**TEXT SHOWN**.
# # # # #
# Whats the best light for my (coming soon) tank?



## Cam-t1 (Dec 15, 2013)

Hey all, following on from this thread - http://goo.gl/2klydE

I'm setting up a new tank as seen above, so sorted out all of the substrate questions, but I thought earlier on I may aswell get a new light.. Only issue is I really don't know anything about lights D:

Tank is 122 x 45 x 45cm
Will have a CO2 System
Will be dosed with Liquid Ferts
Plant list will be high stemmed plants, few anubias and HC.

Current light is an:


AquaOne Coral Pro T5 (2x Red Bulbs, 2x White bulbs (all 54w each)).

Looking at a 


Maxspect Glaive 70w Freshwater LED Lighting System
*Specs:*


Built-in basic controller
Comes with infrared remote control
Cycle and demo modes
Maxspect licenced 4 core Multi-chip LED chip (7w each core)
# # # # #
**LISTED ENTRIES**.
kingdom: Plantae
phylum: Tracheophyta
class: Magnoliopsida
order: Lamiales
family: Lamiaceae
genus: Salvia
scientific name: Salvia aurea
# # # # #
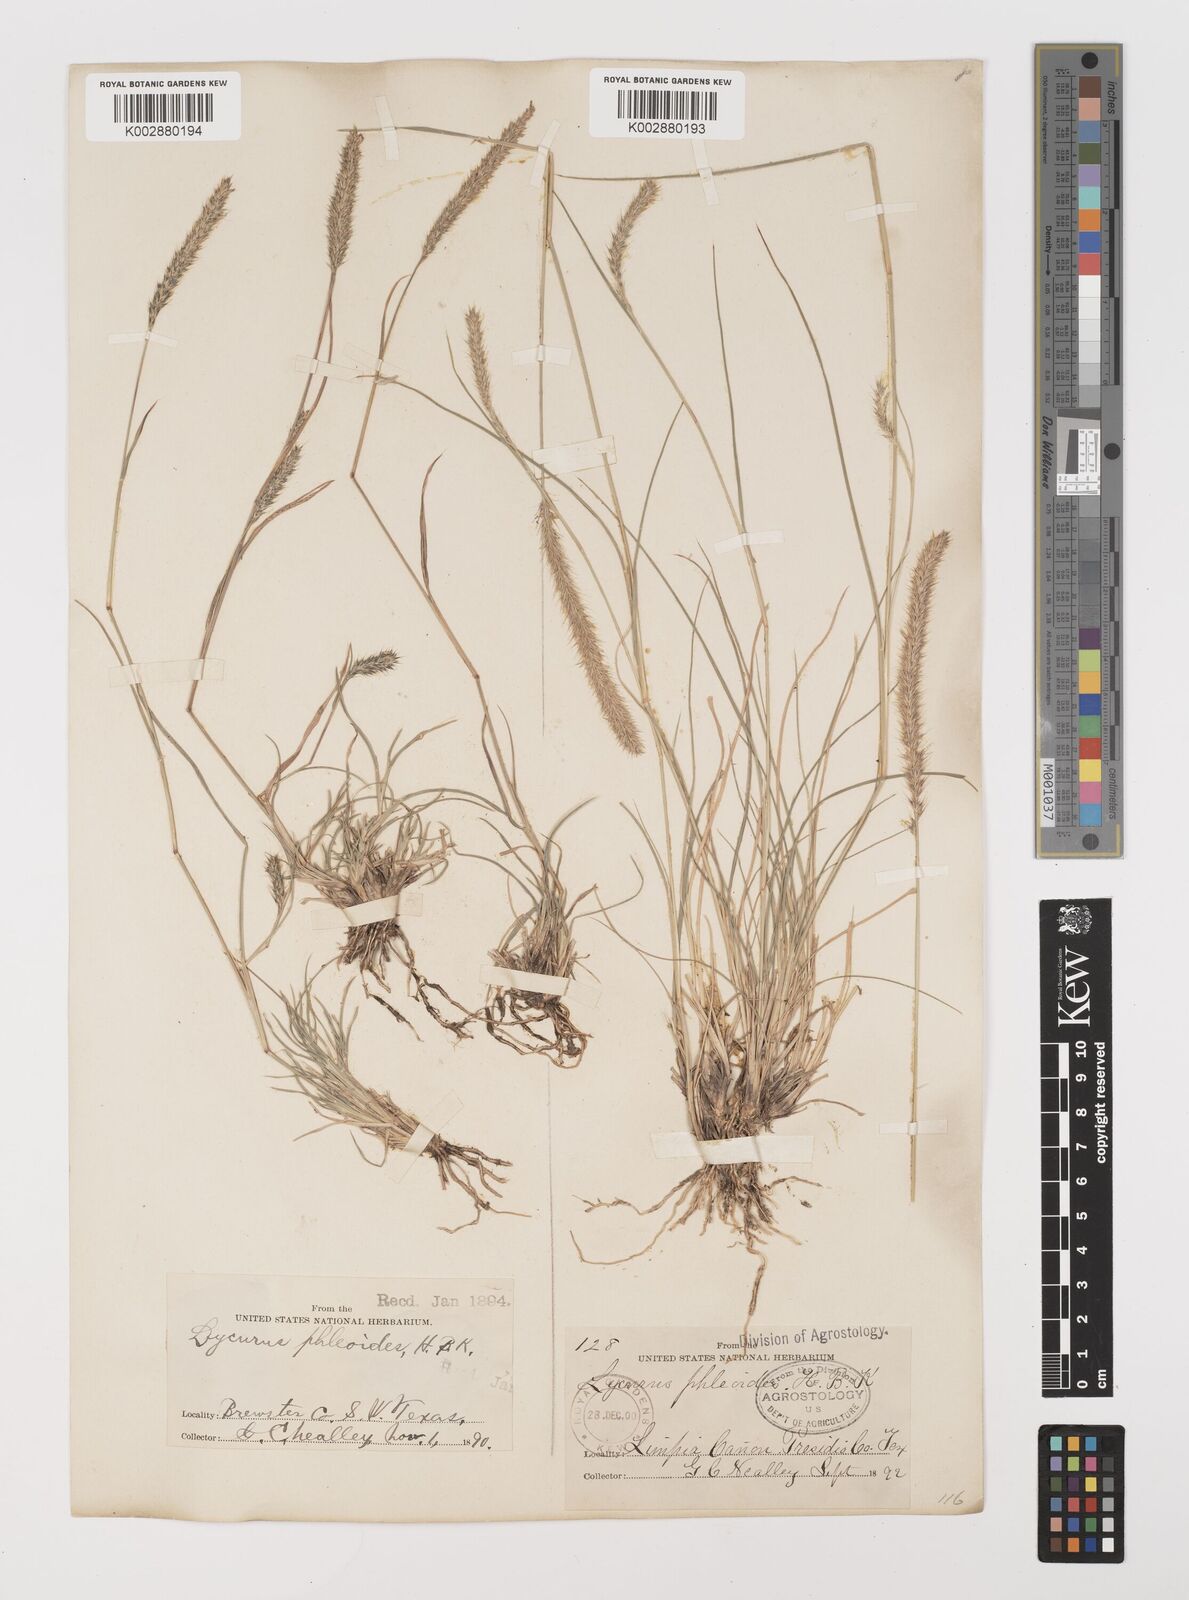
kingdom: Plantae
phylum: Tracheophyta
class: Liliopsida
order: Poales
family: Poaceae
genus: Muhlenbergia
# # # # #
**EXERCISE TASK**.
Copy out the forum post above about choosing a light for a new tank, in full and word for word.

**CORRECT OUTPUT**.
# Whats the best light for my (coming soon) tank?



## Cam-t1 (Dec 15, 2013)

Hey all, following on from this thread - http://goo.gl/2klydE

I'm setting up a new tank as seen above, so sorted out all of the substrate questions, but I thought earlier on I may aswell get a new light.. Only issue is I really don't know anything about lights D:

Tank is 122 x 45 x 45cm
Will have a CO2 System
Will be dosed with Liquid Ferts
Plant list will be high stemmed plants, few anubias and HC.

Current light is an:


AquaOne Coral Pro T5 (2x Red Bulbs, 2x White bulbs (all 54w each)).

Looking at a 


Maxspect Glaive 70w Freshwater LED Lighting System
*Specs:*


Built-in basic controller
Comes with infrared remote control
Cycle and demo modes
Maxspect licenced 4 core Multi-chip LED chip (7w each core)